According to him, the lack of early-stage capital means European biotech innovations often migrate elsewhere — especially to the US, where funding and commercialisation opportunities are more robust.
'The transition from basic research to patented applications tends to follow where the capital is. We must ensure that innovation generated in European universities and research institutions stays in Europe,' he warned.
'Why don't we do it?'
His remarks came just ahead of the unveiling of the EU's long-awaited Life Sciences Strategy, which aims to revive Europe's position as a hub for biotech research and development.
The strategy acknowledges that the gap in venture capital investment is widening in Europe. It points to the continent's fragmented capital markets and heavy reliance on bank loans, which are often limited in volume and duration, as major structural issues.
The strategy also recommends strengthening innovation hubs and integrating them into value chains to better attract private investment.
However, it does not place significant emphasis on completing the EU's Capital Markets Union (CMU), a key demand from Oelrich.
'This may sound ambitious, but it's absolutely doable. Interestingly, everyone I talk to recognises the need: So why aren't we acting on it?' Oelrich asked.
He also suggested that part of Europe's pension and life insurance capital could be redirected toward venture investment if appropriate political frameworks were put in place.
'Inventions can find a market here as it's not only about a lack of capital in Europe: It's about how we allocate it. We need to do a better job,' he concluded.
The broader context
The EU's Capital Markets Union remains incomplete, with progress hindered by regulatory divergence, inconsistent enforcement, and political resistance to deeper integration.
While the CMU does not directly aim to create new stock exchanges, it does support efforts to expand access to capital, particularly for small and medium-sized enterprises (SMEs).

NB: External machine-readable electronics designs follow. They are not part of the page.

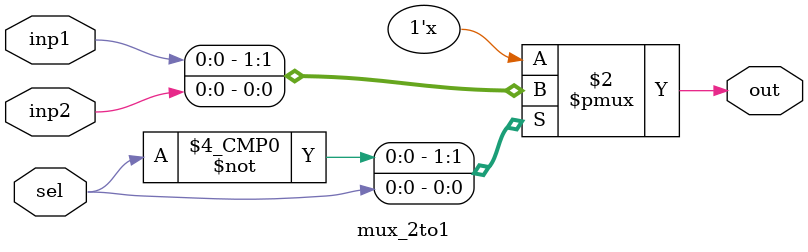
<source format=v>
module mux_2to1(
	inp1, inp2, sel, out
);
	input inp1, inp2, sel;
	output out;
	reg out;
	
	always @(inp1 or inp2 or sel)begin
		case(sel)
			0 : out = inp1;
			1 : out = inp2;
			default : out = inp1;
		endcase
	end
endmodule
</source>
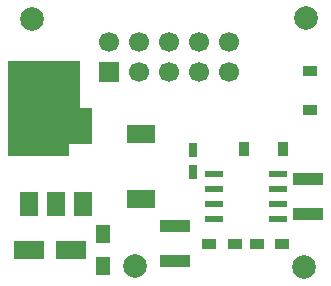
<source format=gbr>
G04 #@! TF.GenerationSoftware,KiCad,Pcbnew,(5.1.5)-3*
G04 #@! TF.CreationDate,2020-11-29T18:58:37+00:00*
G04 #@! TF.ProjectId,Retrospector_Power_Test_LM2675,52657472-6f73-4706-9563-746f725f506f,rev?*
G04 #@! TF.SameCoordinates,Original*
G04 #@! TF.FileFunction,Soldermask,Top*
G04 #@! TF.FilePolarity,Negative*
%FSLAX46Y46*%
G04 Gerber Fmt 4.6, Leading zero omitted, Abs format (unit mm)*
G04 Created by KiCad (PCBNEW (5.1.5)-3) date 2020-11-29 18:58:37*
%MOMM*%
%LPD*%
G04 APERTURE LIST*
%ADD10C,0.100000*%
%ADD11R,2.500000X1.000000*%
%ADD12R,1.550000X0.600000*%
%ADD13R,2.400000X1.500000*%
%ADD14C,1.700000*%
%ADD15R,1.700000X1.700000*%
%ADD16R,3.800000X2.000000*%
%ADD17R,1.500000X2.000000*%
%ADD18R,1.200000X0.900000*%
%ADD19R,0.900000X1.200000*%
%ADD20R,0.750000X1.200000*%
%ADD21C,2.000000*%
%ADD22R,1.300000X1.500000*%
%ADD23R,2.600000X1.600000*%
G04 APERTURE END LIST*
D10*
G36*
X91000000Y-59000000D02*
G01*
X92000000Y-59000000D01*
X92000000Y-62000000D01*
X90000000Y-62000000D01*
X90000000Y-63000000D01*
X85000000Y-63000000D01*
X85000000Y-55000000D01*
X91000000Y-55000000D01*
X91000000Y-59000000D01*
G37*
X91000000Y-59000000D02*
X92000000Y-59000000D01*
X92000000Y-62000000D01*
X90000000Y-62000000D01*
X90000000Y-63000000D01*
X85000000Y-63000000D01*
X85000000Y-55000000D01*
X91000000Y-55000000D01*
X91000000Y-59000000D01*
D11*
X99100000Y-69000000D03*
X99100000Y-72000000D03*
X110400000Y-68000000D03*
X110400000Y-65000000D03*
D12*
X102400000Y-64595000D03*
X102400000Y-65865000D03*
X102400000Y-67135000D03*
X102400000Y-68405000D03*
X107800000Y-68405000D03*
X107800000Y-67135000D03*
X107800000Y-65865000D03*
X107800000Y-64595000D03*
D13*
X96200000Y-61250000D03*
X96200000Y-66750000D03*
D14*
X103660000Y-53460000D03*
X103660000Y-56000000D03*
X101120000Y-53460000D03*
X101120000Y-56000000D03*
X98580000Y-53460000D03*
X98580000Y-56000000D03*
X96040000Y-53460000D03*
X96040000Y-56000000D03*
X93500000Y-53460000D03*
D15*
X93500000Y-56000000D03*
D16*
X89000000Y-60850000D03*
D17*
X89000000Y-67150000D03*
X91300000Y-67150000D03*
X86700000Y-67150000D03*
D18*
X106000000Y-70500000D03*
X108200000Y-70500000D03*
X102000000Y-70500000D03*
X104200000Y-70500000D03*
D19*
X108250000Y-62500000D03*
X104950000Y-62500000D03*
D20*
X100600000Y-62550000D03*
X100600000Y-64450000D03*
D21*
X110200000Y-51400000D03*
X95700000Y-72400000D03*
X110000000Y-72500000D03*
X87000000Y-51500000D03*
D22*
X93000000Y-72350000D03*
X93000000Y-69650000D03*
D18*
X110500000Y-59150000D03*
X110500000Y-55850000D03*
D23*
X90300000Y-71000000D03*
X86700000Y-71000000D03*
M02*

</source>
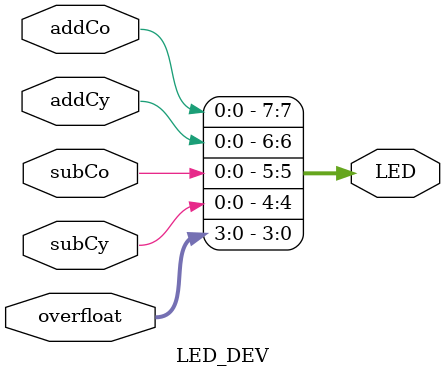
<source format=v>
`timescale 1ns / 1ps
module LED_DEV(input addCo, input addCy, input subCo, input subCy, input [3:0] overfloat, output [7:0] LED);

assign LED[7:0]={addCo, addCy, subCo, subCy, overfloat};

endmodule

</source>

This improved access could encourage the development of specialised or regional exchanges, though the broader goal remains integration rather than fragmentation.
Currently, Europe lacks sector-specific stock exchanges. Major platforms like Euronext, the London Stock Exchange, Deutsche Börse, Nasdaq Nordic, and SIX Swiss Exchange list companies across a wide range of industries.
Instead of dedicated exchanges, sector-focused investment is facilitated through indices such as the STOXX Europe 600 family, which tracks sectors like banking, automotive, and leisure.
Still, for many in the biotech sector, the absence of a specialised capital-raising platform remains a barrier. Whether the EU will — and can — move to address this remains to be seen.